FTSE 100 companies that made a loss in 2015 paid out 25 per cent more in dividends than into their pension scheme, research suggests.
Actuarial firm Lane Clark & Peacock says the combined pension deficit of the 56 companies at the end of 2015 was £42.3bn but they collectively paid dividends of £53bn.
LCP says the well-publicised issues with defined benefit pension scheme deficits – for example Tata Steel and BHS – may lead to pressure from The Pensions Regulator on dividend policies.
LCP says if companies could change the increases in their pension scheme to match the consumer price index then FTSE 100 pension liabilities would drop by around £30bn.
If companies only provided the minimum level of pension increase set out in the legislation then liabilities would decrease by up to £100bn.
LCP senior partner Bob Scott says: “The Government should end the uncertainty – the legal lottery – by allowing companies to move from RPI to CPI, subject to safeguards.
“The safeguards are important as they should not automatically allow a profitable company with a large pension surplus to increase that surplus by reducing benefits.
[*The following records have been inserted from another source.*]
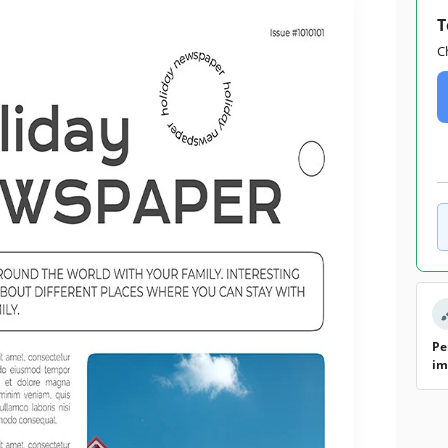
T
C
Pe
im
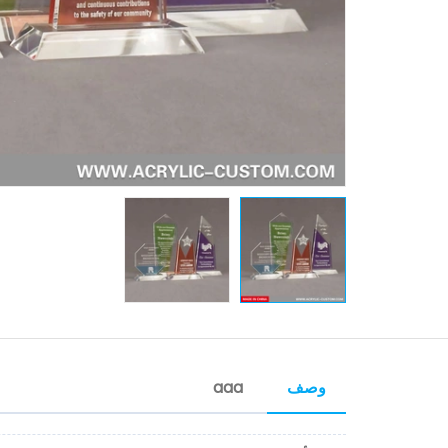
وصف
aaa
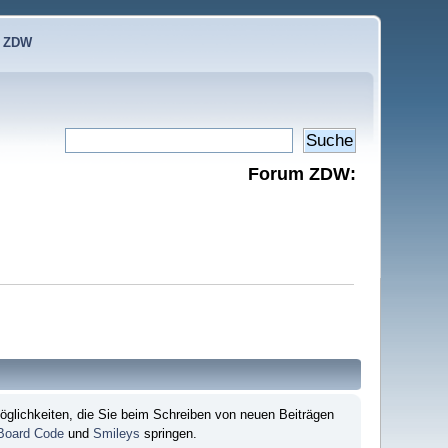
e ZDW
Forum ZDW:
öglichkeiten, die Sie beim Schreiben von neuen Beiträgen
 Board Code
und
Smileys
springen.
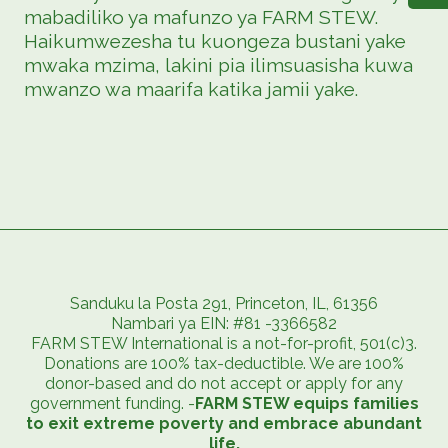
mabadiliko ya mafunzo ya FARM STEW.
Haikumwezesha tu kuongeza bustani yake
mwaka mzima, lakini pia ilimsuasisha kuwa
mwanzo wa maarifa katika jamii yake.
Sanduku la Posta 291, Princeton, IL, 61356
Nambari ya EIN: #81 -3366582
FARM STEW International is a not-for-profit, 501(c)3.
Donations are 100% tax-deductible. We are 100%
donor-based and do not accept or apply for any
government funding. -
FARM STEW equips families
to exit extreme poverty and embrace abundant
life.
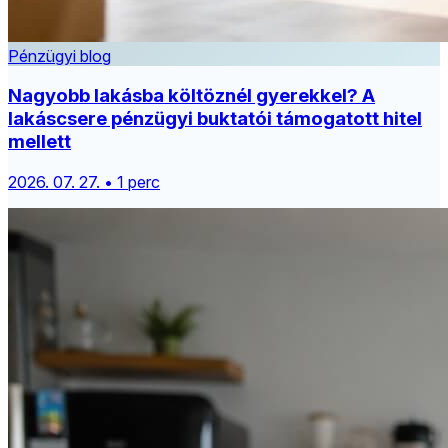
Pénzügyi blog
Nagyobb lakásba költöznél gyerekkel? A
lakáscsere pénzügyi buktatói támogatott hitel
mellett
2026. 07. 27. • 1 perc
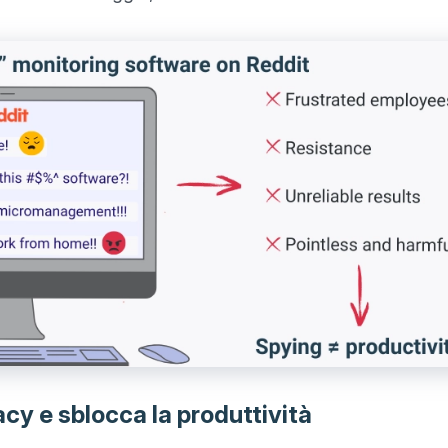
acy e sblocca la produttività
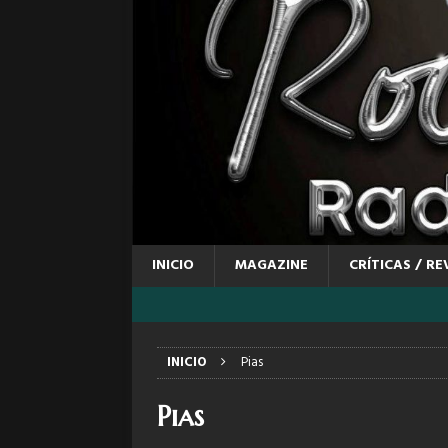
INICIO
MAGAZINE
CRÍTICAS / RE
INICIO
Pias
Pias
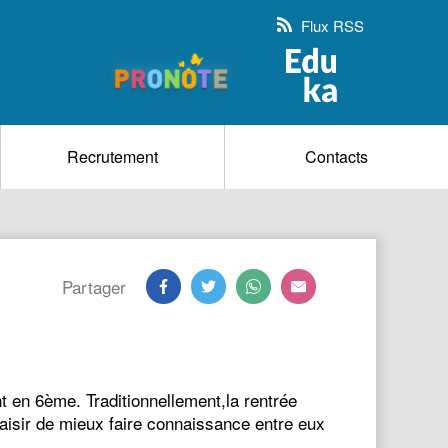
Flux RSS
Recrutement
Contacts
Partager
t en 6ème. Traditionnellement,la rentrée
laisir de mieux faire connaissance entre eux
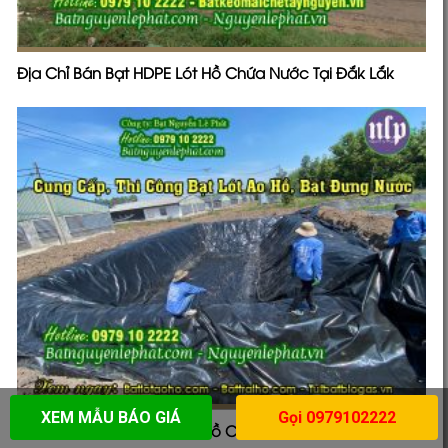
Địa Chỉ Bán Bạt HDPE Lót Hồ Chứa Nước Tại Đắk Lắk
XEM MẪU BÁO GIÁ
Gọi 0979102222
Địa Chỉ Bán Bạt HDPE Lót Hồ Chứa Nước Tại Kon Tum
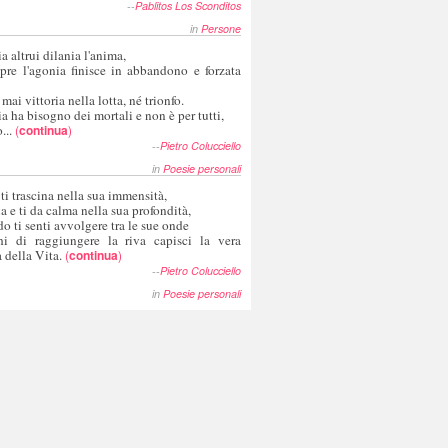
--
Pablitos Los Sconditos
in
Persone
a altrui dilania l'anima,
pre l'agonia finisce in abbandono e forzata
 mai vittoria nella lotta, né trionfo.
a ha bisogno dei mortali e non è per tutti,
...
(
continua
)
--
Pietro Colucciello
in
Poesie personali
 ti trascina nella sua immensità,
ia e ti da calma nella sua profondità,
o ti senti avvolgere tra le sue onde
hi di raggiungere la riva capisci la vera
 della Vita.
(
continua
)
--
Pietro Colucciello
in
Poesie personali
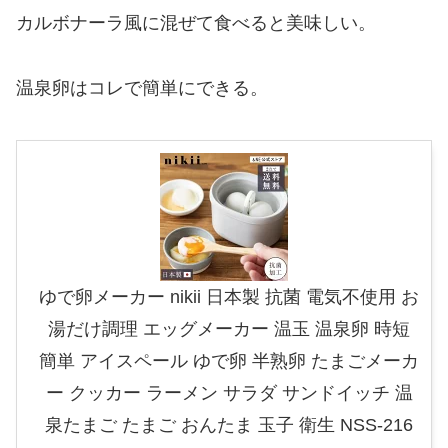
カルボナーラ風に混ぜて食べると美味しい。
温泉卵はコレで簡単にできる。
ゆで卵メーカー nikii 日本製 抗菌 電気不使用 お
湯だけ調理 エッグメーカー 温玉 温泉卵 時短
簡単 アイスペール ゆで卵 半熟卵 たまごメーカ
ー クッカー ラーメン サラダ サンドイッチ 温
泉たまご たまご おんたま 玉子 衛生 NSS-216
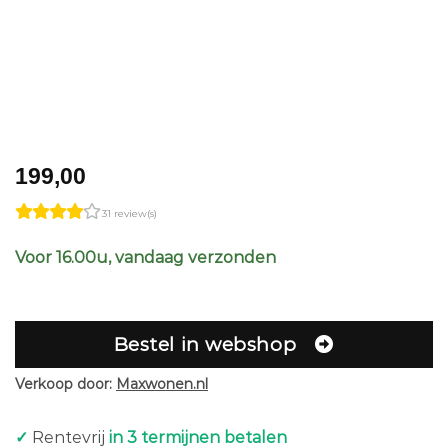
199,00
31 review(s)
Voor 16.00u, vandaag verzonden
Bestel in webshop
Verkoop door:
Maxwonen.nl
✓
Rentevrij
in 3 termijnen betalen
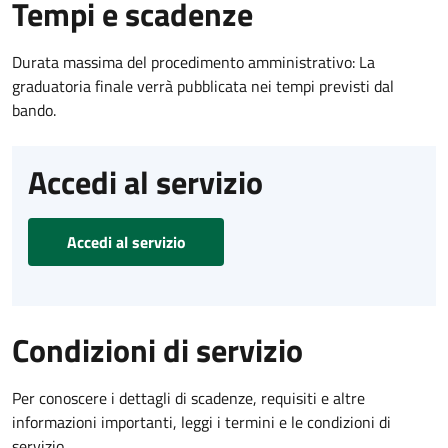
Tempi e scadenze
Durata massima del procedimento amministrativo: La
graduatoria finale verrà pubblicata nei tempi previsti dal
bando.
Accedi al servizio
Accedi al servizio
Condizioni di servizio
Per conoscere i dettagli di scadenze, requisiti e altre
informazioni importanti, leggi i termini e le condizioni di
servizio.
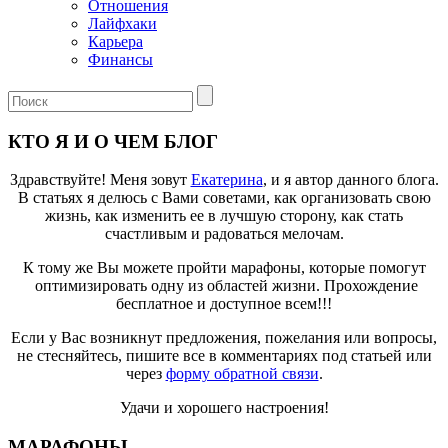
Отношения
Лайфхаки
Карьера
Финансы
КТО Я И О ЧЕМ БЛОГ
Здравствуйте! Меня зовут
Екатерина
, и я автор данного блога.
В статьях я делюсь с Вами советами, как организовать свою
жизнь, как изменить ее в лучшую сторону, как стать
счастливым и радоваться мелочам.
К тому же Вы можете пройти марафоны, которые помогут
оптимизировать одну из областей жизни. Прохождение
бесплатное и доступное всем!!!
Если у Вас возникнут предложения, пожелания или вопросы,
не стесняйтесь, пишите все в комментариях под статьей или
через
форму обратной связи
.
Удачи и хорошего настроения!
МАРАФОНЫ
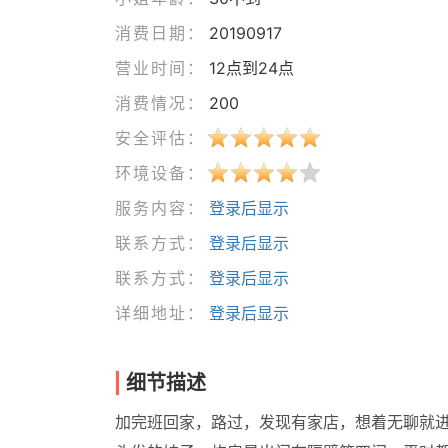
消费日期：
20190917
营业时间：
12点到24点
消费情况：
200
安全评估：
环境设备：
服务内容：
登录后显示
联系方式：
登录后显示
联系方式：
登录后显示
详细地址：
登录后显示
细节描述
加完班回家，路过，发现有家店，想着无聊就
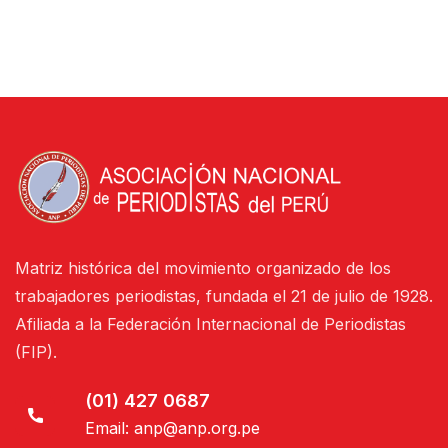
Matriz histórica del movimiento organizado de los
trabajadores periodistas, fundada el 21 de julio de 1928.
Afiliada a la Federación Internacional de Periodistas
(FIP).
(01) 427 0687
Email:
anp@anp.org.pe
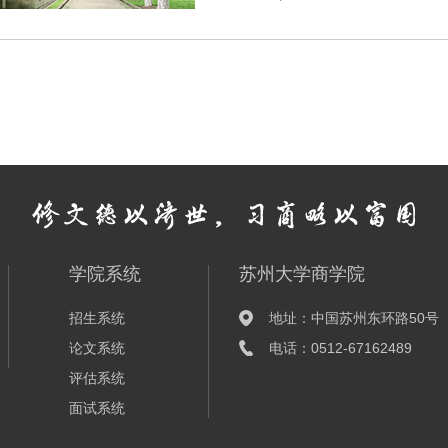
学院系统
苏州大学商学院
招生系统
地址：中国苏州东环路50号
论文系统
电话：0512-67162489
评估系统
面试系统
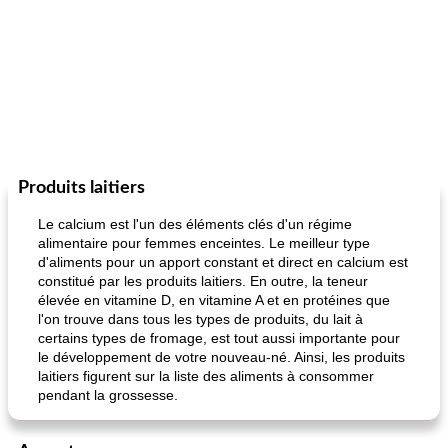
Produits laitiers
Le calcium est l'un des éléments clés d'un régime
alimentaire pour femmes enceintes. Le meilleur type
d'aliments pour un apport constant et direct en calcium est
constitué par les produits laitiers. En outre, la teneur
élevée en vitamine D, en vitamine A et en protéines que
l'on trouve dans tous les types de produits, du lait à
certains types de fromage, est tout aussi importante pour
le développement de votre nouveau-né. Ainsi, les produits
laitiers figurent sur la liste des aliments à consommer
pendant la grossesse.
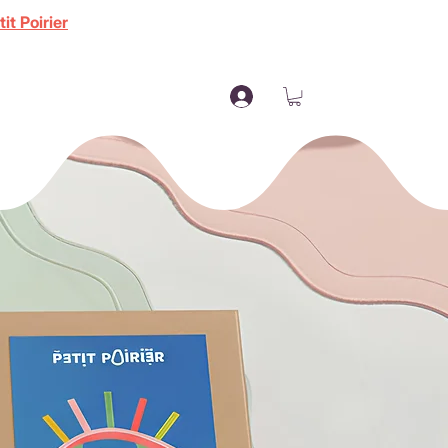
it Poirier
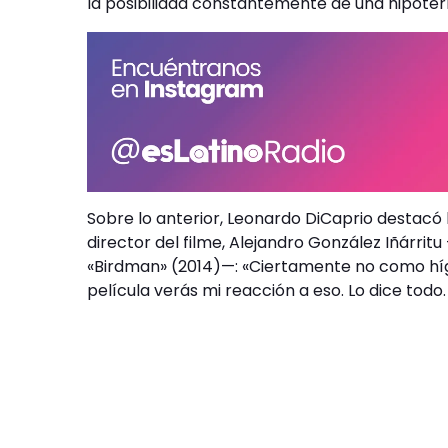
la posibilidad constantemente de una hipoter
Sobre lo anterior, Leonardo DiCaprio destacó l
director del filme, Alejandro González Iñárri
«Birdman» (2014)—: «Ciertamente no como híg
película verás mi reacción a eso. Lo dice todo.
They could, however, provide relief to a company with a large deficit where the trustees agreed it was in the members’ interests for benefits to be reduced.”
The research also finds that FTSE 100 companies are putting more than twice as much money into DB schemes as they are into defined contribution schemes – £13.3bn compared to £6bn.
Following the recent Bank of England base rate cut and the extension of the quantitative easing programme, pension scheme deficits have increased. By 9 August, LCP estimates FTSE 100 companies had pension deficits totalling £63bn, up from £46bn at the end of July.
The report found the average FTSE 100 company’s pension liability was 34 per cent of its market capitalisation and its pension scheme deficit was 4 per cent of its market capitalisation.